After studying for her CertTESOL in London, she moved to Taipei, where she started working part time teaching English and spent the rest of her time studying.
“After living in Taiwan for a year, I found that it was a really good quality of life - I was just enjoying being here in Asia.”
Having decided to stay on in Taipei, Beth started thinking about continuing her professional development as an English teacher.
“Someone had mentioned that they'd done TYLEC, and I could see that it was giving them a different approach to teaching kids - having more fun with them and being more effective.”
in 2014, Beth found a face-to-face course run by the British Council and didn’t hesitate to sign up.
“There was a range of tutors that we could go to, so I felt very comfortable that this was a well-put-together course with qualified tutors who were going to give us a lot of support.”
“I was very pleased with doing the face-to-face course because we could do weekly sessions over six months. We could put into practice things we were learning right away; we could try out the new games and new techniques in the classes we were teaching”.
We asked Beth if she can remember any key takeaways from TYLEC.
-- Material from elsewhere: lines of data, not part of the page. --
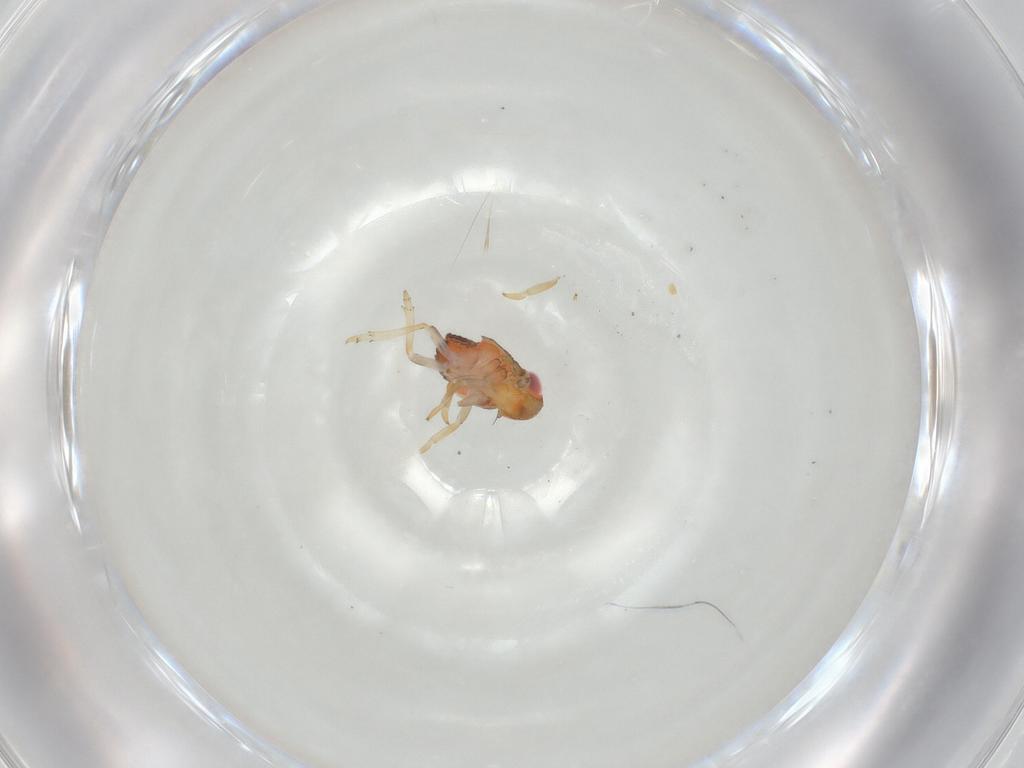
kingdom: Animalia
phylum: Arthropoda
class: Insecta
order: Hemiptera
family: Issidae
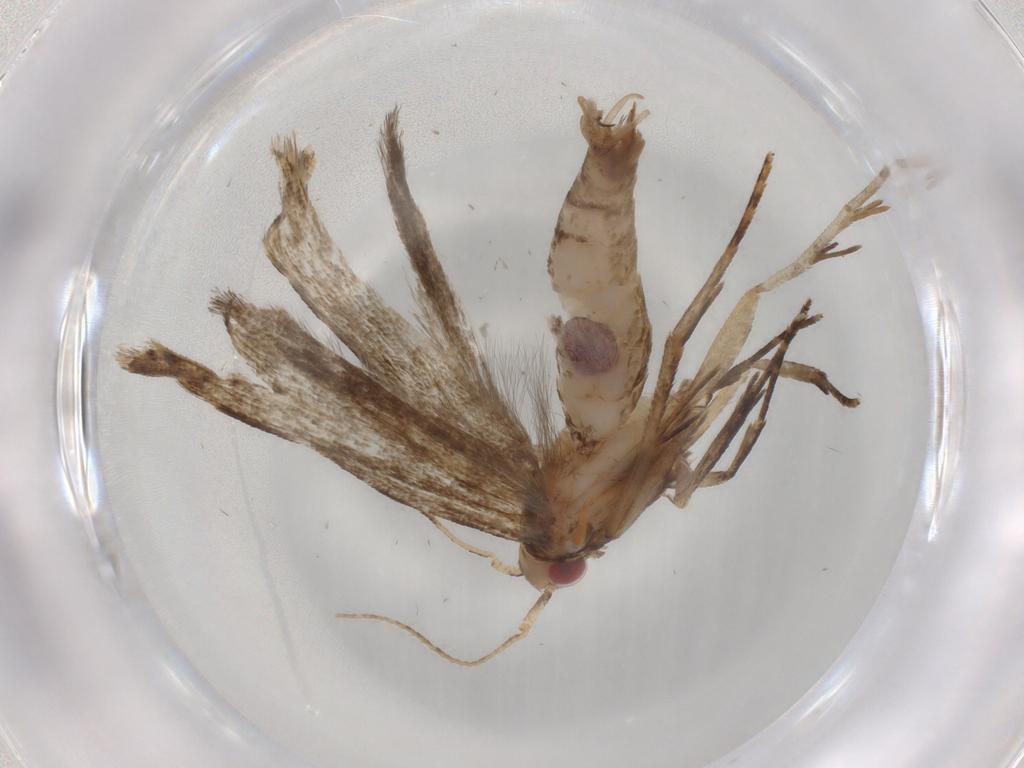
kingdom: Animalia
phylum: Arthropoda
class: Insecta
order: Lepidoptera
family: Gelechiidae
“I learned how to make activities more child-friendly and engaging for kids and really use the space - by putting reading texts up on the wall, or hiding questions on strips of paper under the table.”
A few years after studying TYLEC, Beth was looking for a new way to develop her career in English language teaching.
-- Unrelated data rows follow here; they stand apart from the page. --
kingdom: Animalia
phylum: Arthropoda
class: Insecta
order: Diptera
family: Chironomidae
“I was hoping for a full-time position at the British Council, so I knew it was going to be more favourable to have a recognized qualification to show my commitment to improving my level of teaching and background knowledge and academic approach.”
“I knew it would also open things up to what levels of students I'd be able to teach - not just the young learners, but maybe the high levels.”
“I also wanted to broaden my subject knowledge and understand more about what I was doing in terms of pedagogic knowledge, to have more of an understanding of the theory behind language acquisition in particular”.
Beth really appreciated working with the tutors and her fellow trainees on the TYLEC and DipTESOL.
“I was really grateful to our tutors - they knew us personally, so it was a lot easier for them to give us specific advice. The other side was the camaraderie with the other teachers - I learned such a lot from them!”
“We encouraged each other, we had observations to do, we were also sharing which journals we found were useful or which chapters from the recommended texts were particularly helpful.”
The tutors supported Beth, who is visually impaired, to find ways to adapt activities and tools to cater to her needs.
“I do feel I’ve had a lot of support from British Council with this - they knew this from the beginning, but then they've given me support to be able to find my way.”
“I've got about 1/3 normal eyesight, so when I'm checking learner's work, I just get them to draft their writing on mini whiteboards using markers.”
“When it's very large chunky writing, I can very quickly check spelling and sentence structure, just by looking over their shoulder in the same way that any other teacher would be able to.”
We asked Beth if she had any advice for something thinking about starting a DipTESOL.
“There's an awful lot of reading on the course, so getting going with that! Get yourself in the habit before you start taking a course.”
“Pre reading before an input session made things a lot less overwhelming for me, and I could actually ask sensible questions during the class, because I had already got a handle on what we were doing. Allow time for that in your schedule.”